### [STATED PROBLEM 1]
According to the abstract on plasma flow control, what wind speed was used for the experiment?
### [STATED PROBLEM 2]
Turn the shape displacement entries into a JSON list of strings, one string per line and no blank lines, starting with the line that contains "yellow semicircle: moved 1 px left" and going on through the end of the entries. Leave out the picture lines.

### [PAGE TEXT]
····················
基于等离子体激励的飞翼布局飞行器气动力矩控制

doi:10.7527/S1000-6893.2013.0186

Abstract

Abstract:

To research the flight control of a flying wing vehicle, an experimental study of the effect of plasma actuators on the vehicle's aerodynamic moment is conducted at the wind speed of 8.2 m/s, using aerodynamic measurement and particle image velocimetry (PIV). The results show that aerodynamic moment control can be realized by using different plasma actuators with different configurations on the vehicle. By changing the driving voltage, the proportional control of the aerodynamic moment is realized. A comparison of the effect of plasma actuators with that of conventional control surfaces demonstrates that the plasma actuators can have the same effect as certain deflecting angles of the control surface. The flow field measurement results show that the flow structure on the wing is changed through restraining the flow separation and controlling the position of vortex breakdown point on the wing, which eventually changes the aerodynamic moment of the vehicle. Thus, the plasma flow control technology can be considered an auxiliary control technology for traditional control surfaces. If the control efficiency is improved, it may be considered a new method for flight control in the future.
····················
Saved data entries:
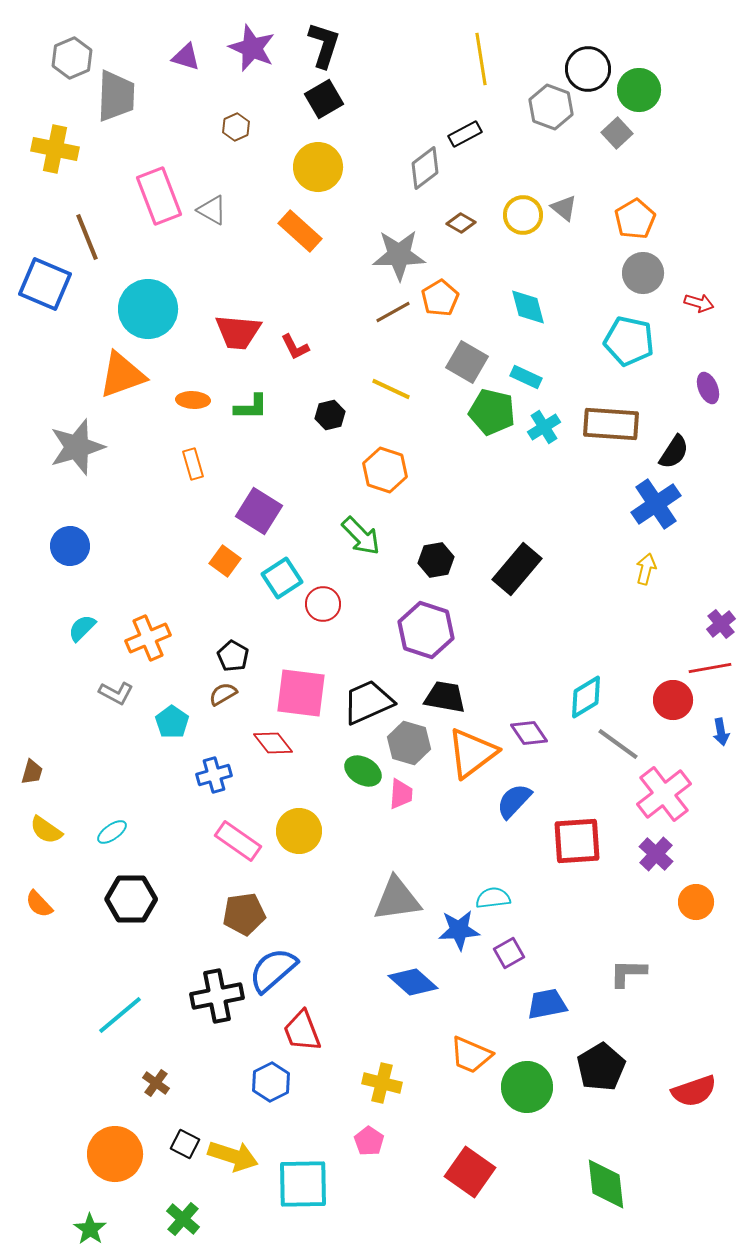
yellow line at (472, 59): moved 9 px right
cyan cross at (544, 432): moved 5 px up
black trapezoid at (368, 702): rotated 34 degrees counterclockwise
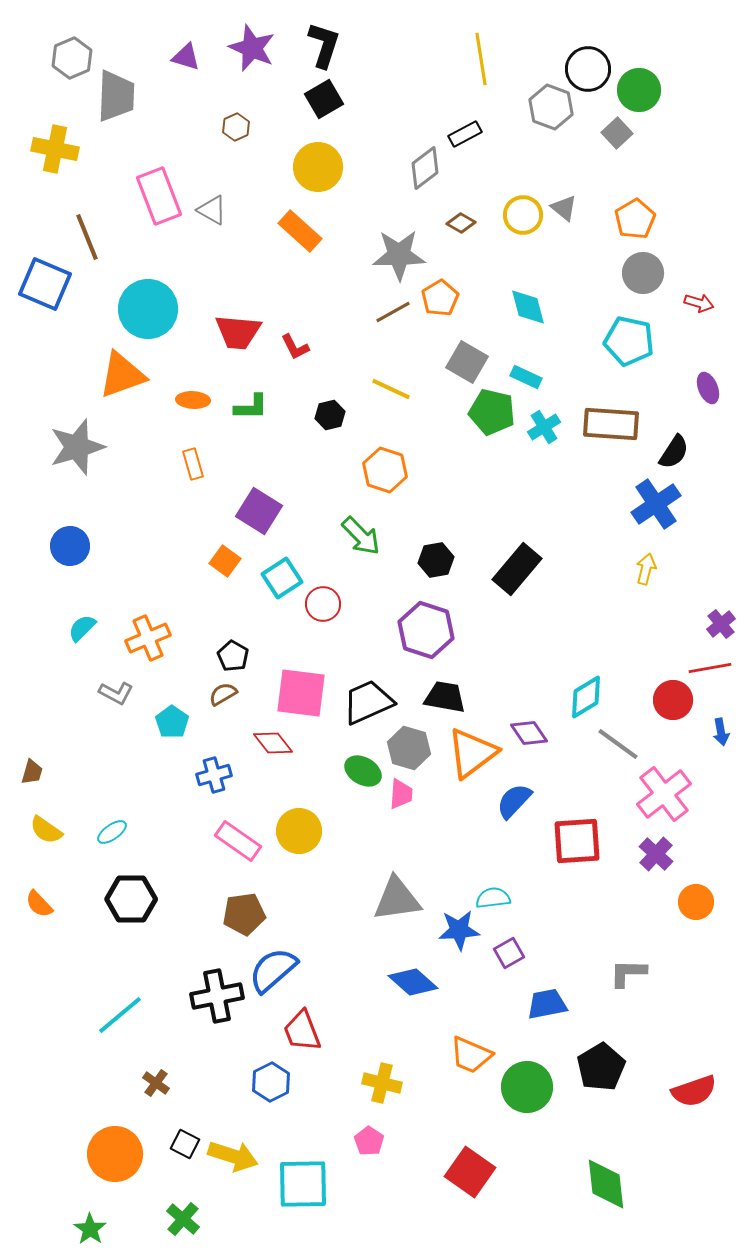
gray hexagon at (409, 743): moved 5 px down
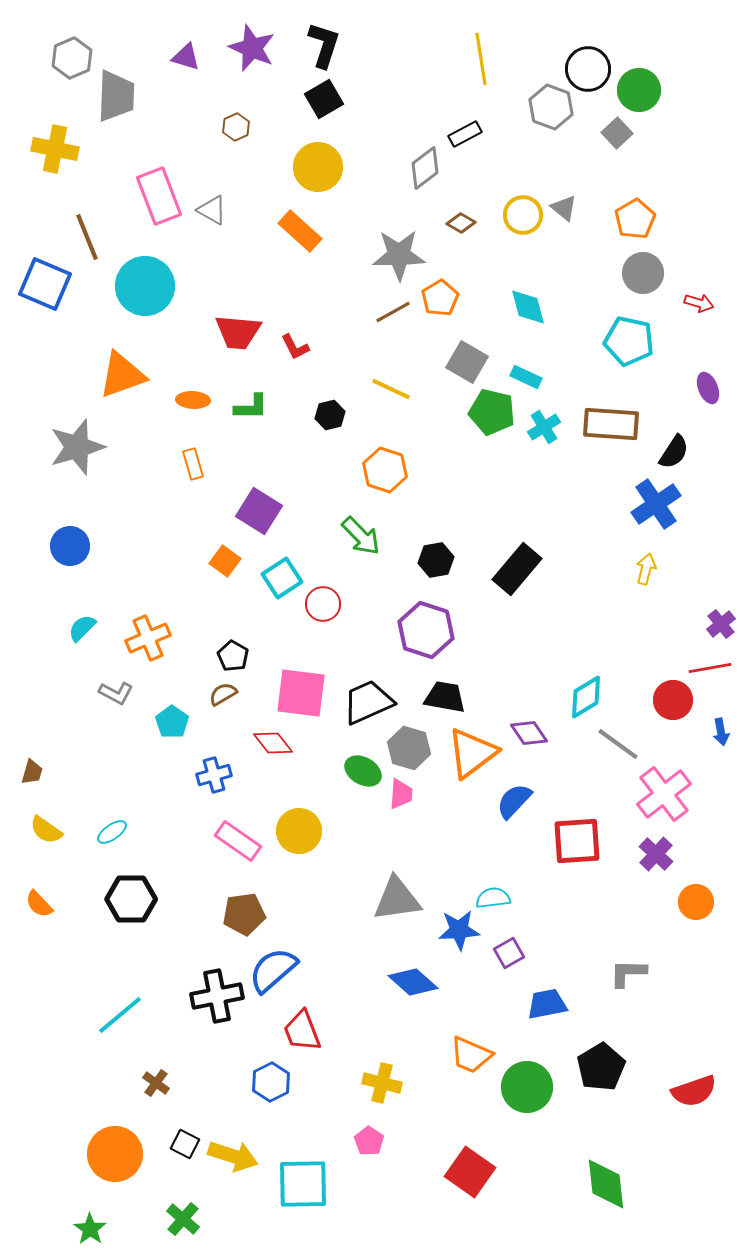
cyan circle at (148, 309): moved 3 px left, 23 px up
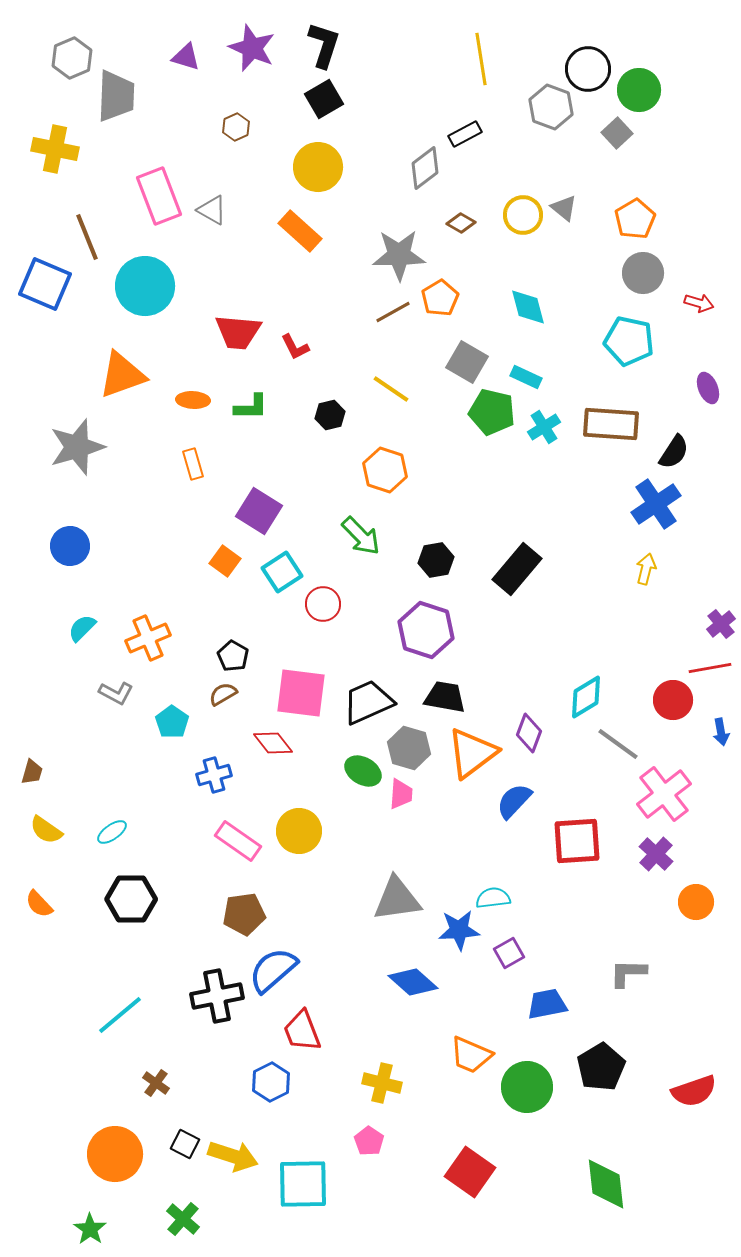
yellow line at (391, 389): rotated 9 degrees clockwise
cyan square at (282, 578): moved 6 px up
purple diamond at (529, 733): rotated 54 degrees clockwise
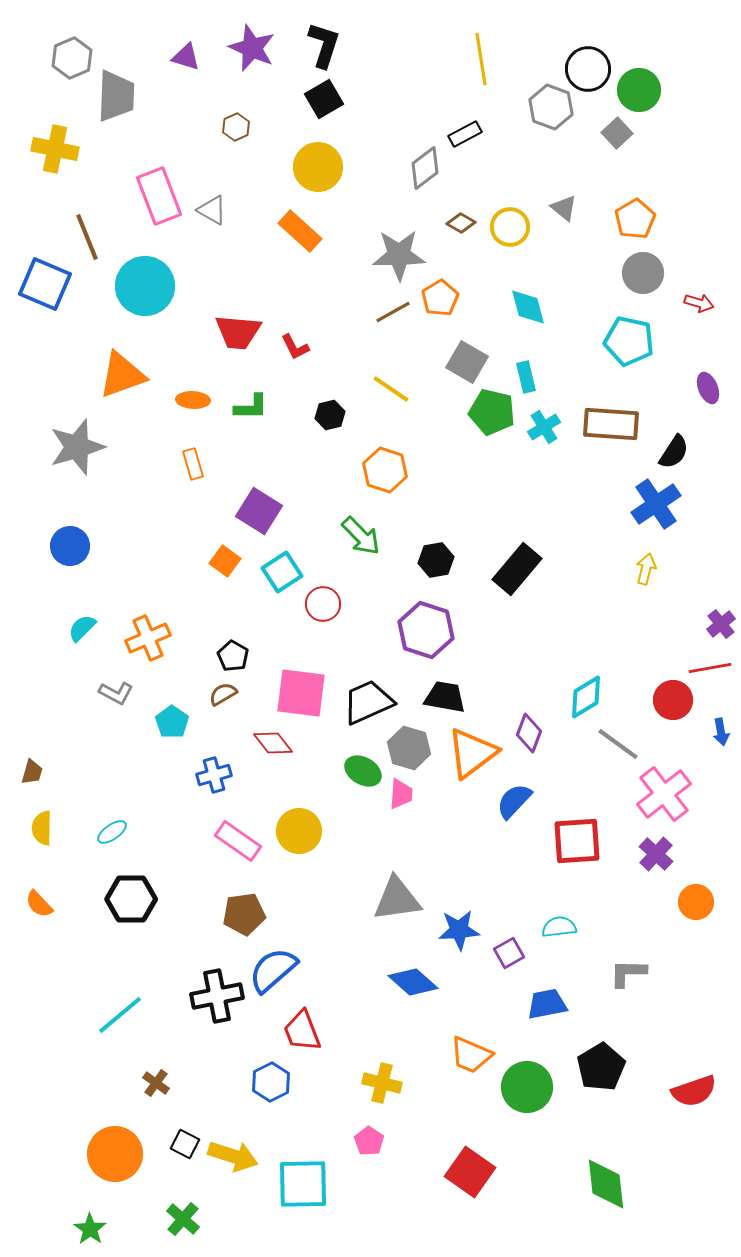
yellow circle at (523, 215): moved 13 px left, 12 px down
cyan rectangle at (526, 377): rotated 52 degrees clockwise
yellow semicircle at (46, 830): moved 4 px left, 2 px up; rotated 56 degrees clockwise
cyan semicircle at (493, 898): moved 66 px right, 29 px down
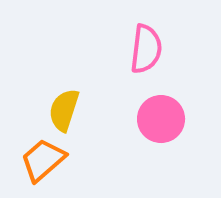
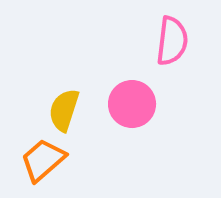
pink semicircle: moved 26 px right, 8 px up
pink circle: moved 29 px left, 15 px up
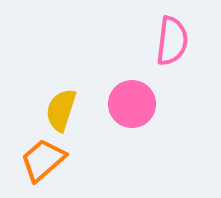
yellow semicircle: moved 3 px left
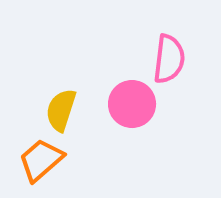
pink semicircle: moved 3 px left, 18 px down
orange trapezoid: moved 2 px left
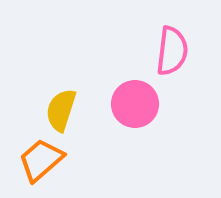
pink semicircle: moved 3 px right, 8 px up
pink circle: moved 3 px right
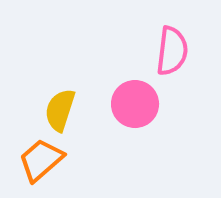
yellow semicircle: moved 1 px left
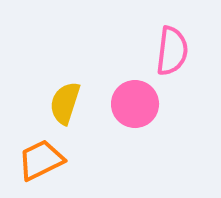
yellow semicircle: moved 5 px right, 7 px up
orange trapezoid: rotated 15 degrees clockwise
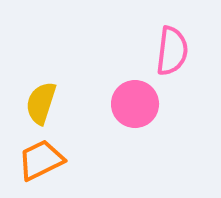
yellow semicircle: moved 24 px left
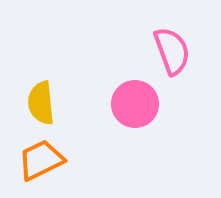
pink semicircle: rotated 27 degrees counterclockwise
yellow semicircle: rotated 24 degrees counterclockwise
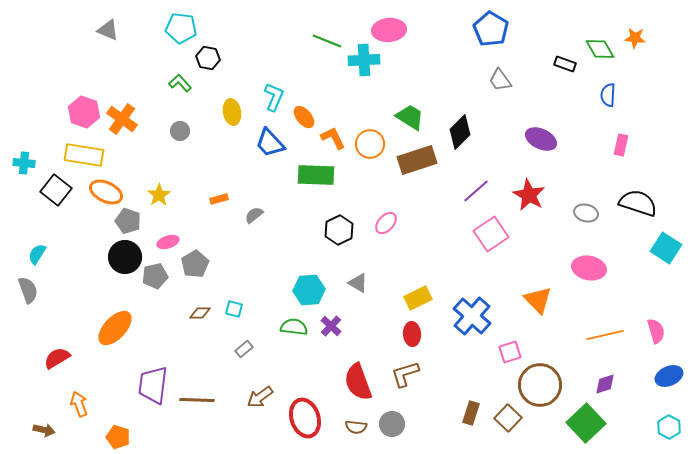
····················
### [COMPLETE OUTPUT 1]
8.2 m/s

### [COMPLETE OUTPUT 2]
[
  "yellow semicircle: moved 1 px left",
  "yellow semicircle: moved 5 px right, 7 px up",
  "orange trapezoid: rotated 15 degrees clockwise",
  "yellow semicircle: moved 24 px left",
  "pink semicircle: rotated 27 degrees counterclockwise",
  "yellow semicircle: rotated 24 degrees counterclockwise"
]